How Do You Determine the Correct Wave Function in a Quantum Square Well?

[serverxeon]

Homework Statement

Assume a free particle, V=0, in a infinite potential square well between -L/2 and L/2
solve for the wave function for this particle.

Homework Equations

Time independent schrodinger equation

The Attempt at a Solution

After arriving at the second order differential equation, I get a general solution of
ψ=Acos(kx) + Bsin(kx)

How do I go on to solve for A, B and k?

I've plugged in the boundary conditions, but the solution is still quite indeterminate.

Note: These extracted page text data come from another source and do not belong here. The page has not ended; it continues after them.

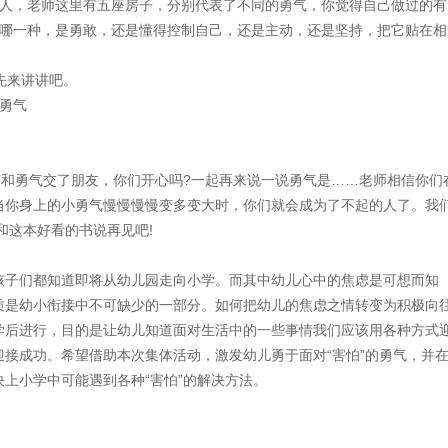
，老师这里有五座房子，分别代表了不同的勇气，你觉得自己做过的有
于哪一种，是勇敢，还是懂得控制自己，还是主动，还是坚持，把它贴在相
先来讲讲吧。
勇气
和勇气交了朋友，你们开心吗?一起再来说一说勇气是……老师相信你们
当你身上的小勇气慢慢慢慢变多变大时，你们就会成为了不起的人了。我
和这本好看的书说再见吧!
子们都知道即将从幼儿园走向小学。而其中幼儿心中的焦虑是可想而知
质是幼小衔接中不可缺少的一部分。如何把幼儿的焦虑之情转变为积极向
学后进行，目的是让幼儿知道面对生活中的一些事情我们应该用各种方式
接成功。希望借助本次集体活动，激发幼儿勇于面对“害怕”的勇气，并
上小学中可能遇到各种“害怕”的解决方法。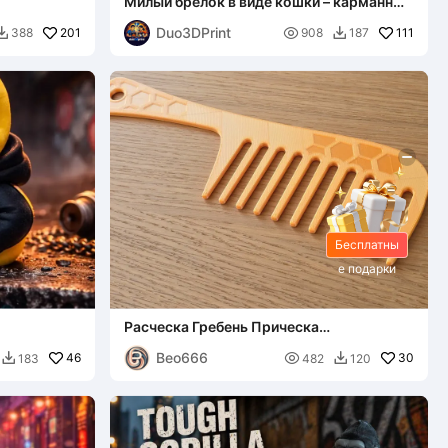
Милый брелок в виде кошки – карманный
друг в стиле каваи
Duo3DPrint
201

111
388
908
187


Бесплатны
е подарки
Расческа Гребень Прическа
Парикмахерская расческа
Beo666
46

30
183
482
120

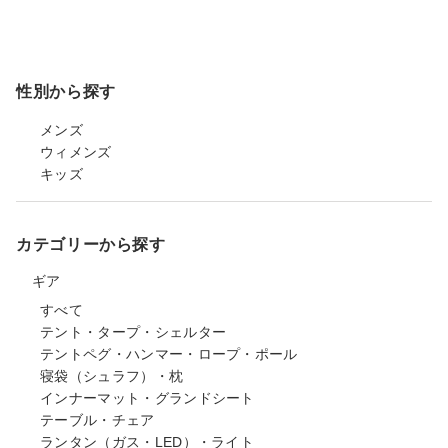
性別から探す
メンズ
ウィメンズ
キッズ
カテゴリーから探す
ギア
すべて
テント・タープ・シェルター
テントペグ・ハンマー・ロープ・ポール
寝袋（シュラフ）・枕
インナーマット・グランドシート
テーブル・チェア
ランタン（ガス・LED）・ライト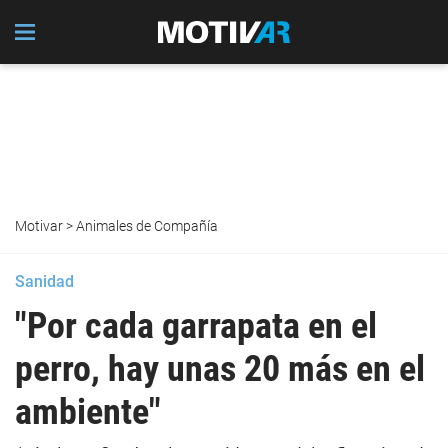
Motivar
>
Animales de Compañía
Sanidad
"Por cada garrapata en el
perro, hay unas 20 más en el
ambiente"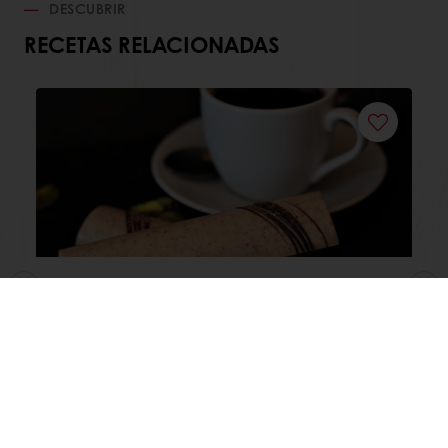
DESCUBRIR
RECETAS RELACIONADAS
Barra de Murtilla al Caramelo
Leer más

I have to assume A=0, then ψ=Bsin(2n∏x/L)
however, if I assume B=0, I get ψ=Acos([2n+1]∏x/L)

which is correct?
I do need to pick one before going onto normalising right?

 

[DrClaude]

I've plugged in the boundary conditions, but the solution is still quite indeterminate.

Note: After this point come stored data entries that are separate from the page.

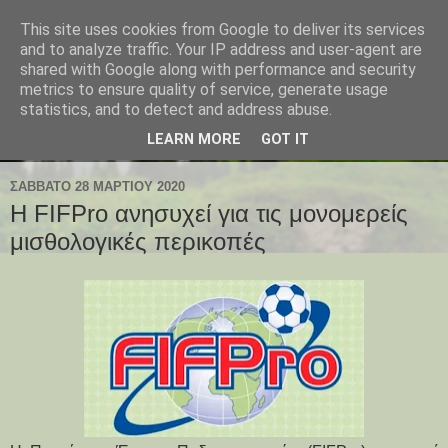
This site uses cookies from Google to deliver its services
and to analyze traffic. Your IP address and user-agent are
shared with Google along with performance and security
metrics to ensure quality of service, generate usage
statistics, and to detect and address abuse.
LEARN MORE
GOT IT
ΣΆΒΒΑΤΟ 28 ΜΑΡΤΊΟΥ 2020
Η FIFPro ανησυχεί για τις μονομερείς
μισθολογικές περικοπές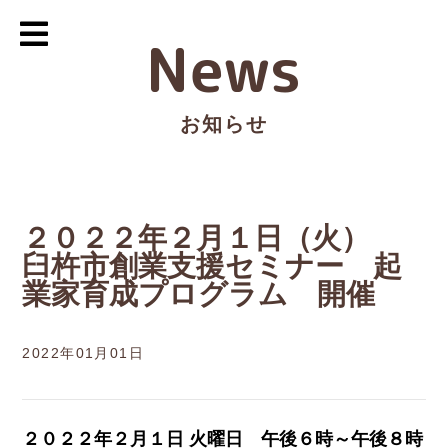
News
お知らせ
２０２２年２月１日（火）
臼杵市創業支援セミナー 起
業家育成プログラム 開催
2022年01月01日
２０２２年２月１日 火曜日 午後６時～午後８時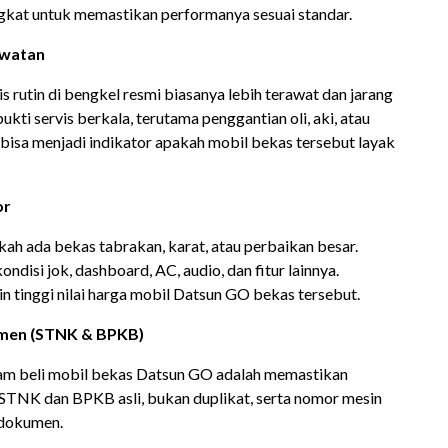
ngkat untuk memastikan performanya sesuai standar.
awatan
s rutin di bengkel resmi biasanya lebih terawat dan jarang
ti servis berkala, terutama penggantian oli, aki, atau
i bisa menjadi indikator apakah mobil bekas tersebut layak
or
akah ada bekas tabrakan, karat, atau perbaikan besar.
ondisi jok, dashboard, AC, audio, dan fitur lainnya.
 tinggi nilai harga mobil Datsun GO bekas tersebut.
umen (STNK & BPKB)
alam beli mobil bekas Datsun GO adalah memastikan
 STNK dan BPKB asli, bukan duplikat, serta nomor mesin
 dokumen.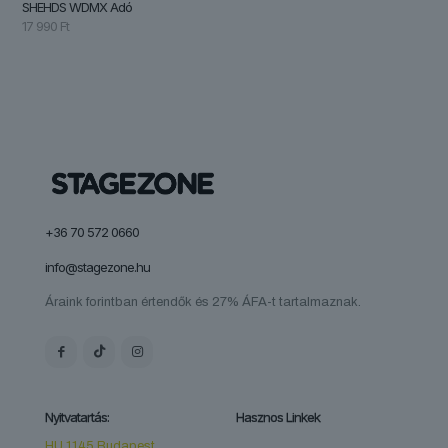
SHEHDS WDMX Adó
17 990
Ft
+36 70 572 0660
info@stagezone.hu
Áraink forintban értendők és 27% ÁFA-t tartalmaznak.
Nyitvatartás:
Hasznos Linkek
HU 1145 Budapest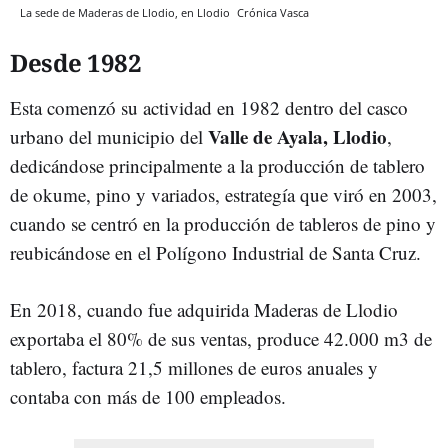
La sede de Maderas de Llodio, en Llodio
Crónica Vasca
Desde 1982
Esta comenzó su actividad en 1982 dentro del casco
Valle de Ayala, Llodio
urbano del municipio del
,
dedicándose principalmente a la producción de tablero
de okume, pino y variados, estrategía que viró en 2003,
cuando se centró en la producción de tableros de pino y
reubicándose en el Polígono Industrial de Santa Cruz.
En 2018, cuando fue adquirida Maderas de Llodio
exportaba el 80% de sus ventas, produce 42.000 m3 de
tablero, factura 21,5 millones de euros anuales y
contaba con más de 100 empleados.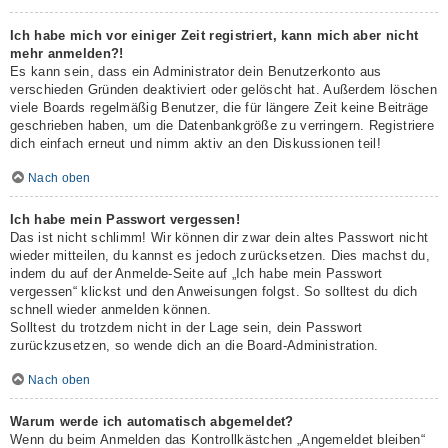
Ich habe mich vor einiger Zeit registriert, kann mich aber nicht
mehr anmelden?!
Es kann sein, dass ein Administrator dein Benutzerkonto aus
verschieden Gründen deaktiviert oder gelöscht hat. Außerdem löschen
viele Boards regelmäßig Benutzer, die für längere Zeit keine Beiträge
geschrieben haben, um die Datenbankgröße zu verringern. Registriere
dich einfach erneut und nimm aktiv an den Diskussionen teil!
Nach oben
Ich habe mein Passwort vergessen!
Das ist nicht schlimm! Wir können dir zwar dein altes Passwort nicht
wieder mitteilen, du kannst es jedoch zurücksetzen. Dies machst du,
indem du auf der Anmelde-Seite auf „Ich habe mein Passwort
vergessen“ klickst und den Anweisungen folgst. So solltest du dich
schnell wieder anmelden können.
Solltest du trotzdem nicht in der Lage sein, dein Passwort
zurückzusetzen, so wende dich an die Board-Administration.
Nach oben
Warum werde ich automatisch abgemeldet?
Wenn du beim Anmelden das Kontrollkästchen „Angemeldet bleiben“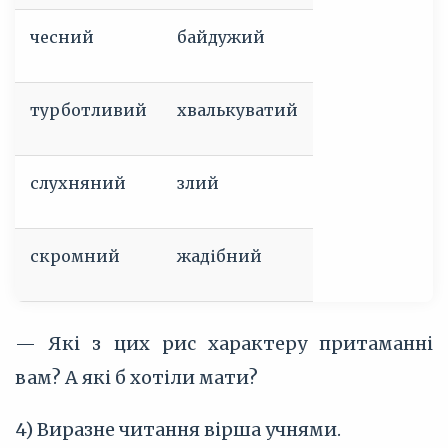
чесний
байдужий
турботливий
хвалькуватий
слухняний
злий
скромний
жадібний
— Які з цих рис характеру притаманні
вам? А які б хотіли мати?
4) Виразне читання вірша учнями.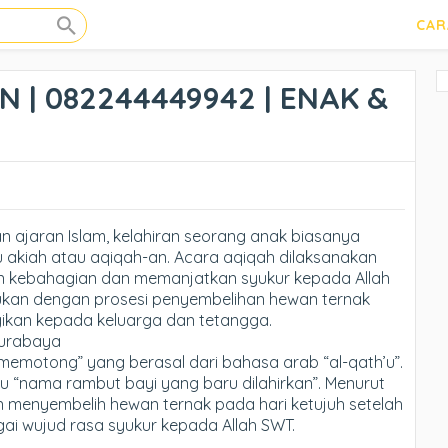
CAR
| 082244449942 | ENAK &
ajaran Islam, kelahiran seorang anak biasanya
 akiah atau aqiqah-an. Acara aqiqah dilaksanakan
 kebahagian dan memanjatkan syukur kepada Allah
ukan dengan prosesi penyembelihan hewan ternak
agikan kepada keluarga dan tetangga.
Surabaya
“memotong” yang berasal dari bahasa arab “al-qath’u”.
itu “nama rambut bayi yang baru dilahirkan”. Menurut
an menyembelih hewan ternak pada hari ketujuh setelah
bagai wujud rasa syukur kepada Allah SWT.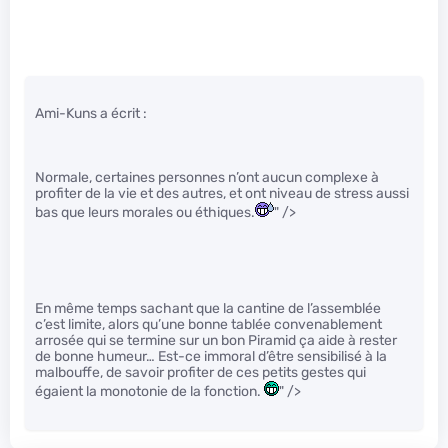
Ami-Kuns a écrit :
Normale, certaines personnes n’ont aucun complexe à
profiter de la vie et des autres, et ont niveau de stress aussi
bas que leurs morales ou éthiques.
" />
En même temps sachant que la cantine de l’assemblée
c’est limite, alors qu’une bonne tablée convenablement
arrosée qui se termine sur un bon Piramid ça aide à rester
de bonne humeur… Est-ce immoral d’être sensibilisé à la
malbouffe, de savoir profiter de ces petits gestes qui
égaient la monotonie de la fonction.
" />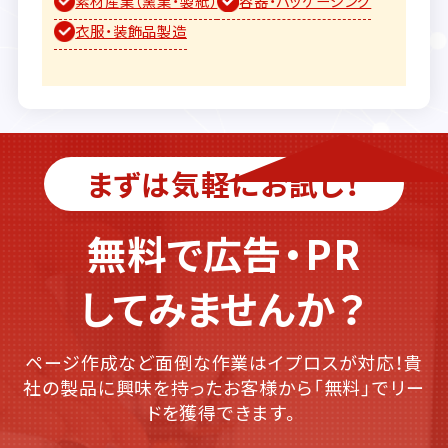
素材産業（窯業・製紙）
容器・パッケージング
衣服・装飾品製造
まずは気軽にお試し！
無料で広告・PR
してみませんか？
ページ作成など面倒な作業はイプロスが対応！貴
社の製品に興味を持ったお客様から「無料」でリー
ドを獲得できます。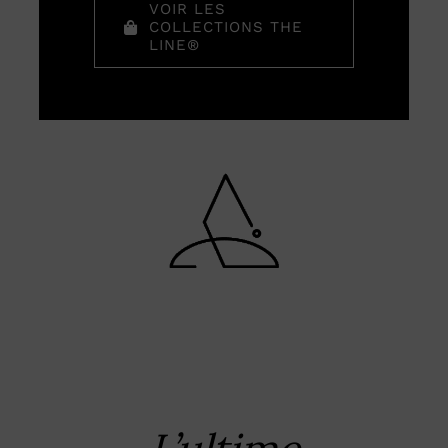
VOIR LES
COLLECTIONS THE
LINE®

I have to assume A=0, then ψ=Bsin(2n∏x/L)
however, if I assume B=0, I get ψ=Acos([2n+1]∏x/L)

which is correct?

Can you find a trigonometric relation between these two solutions?

 

[YOUGI]

You can rewrite the solution to ψ=Aexp(ik)+Bexp(-ik) (k=2pi/λ)

when x→+∞,ψ=0.so A=0.
when x→-∞,ψ=0, so B=0

that means ψ is a segmented function.

your solution is right,and hope my answer can help you to comprenhen it in other way.

 

[serverxeon]

er, nope.
some pointers pls?

 

[DrClaude]

You can rewrite the solution to ψ=Aexp(ik)+Bexp(-ik) (k=2pi/λ)

when x→+∞,ψ=0.so A=0.
when x→-∞,ψ=0, so B=0

The wave function is limited to the range -L/2, L/2 because of the infinite wall.

 

[DrClaude]

er, nope.
some pointers pls?

$$\cos(x + \pi/2) = -\sin(x)$$
Your two solutions are the same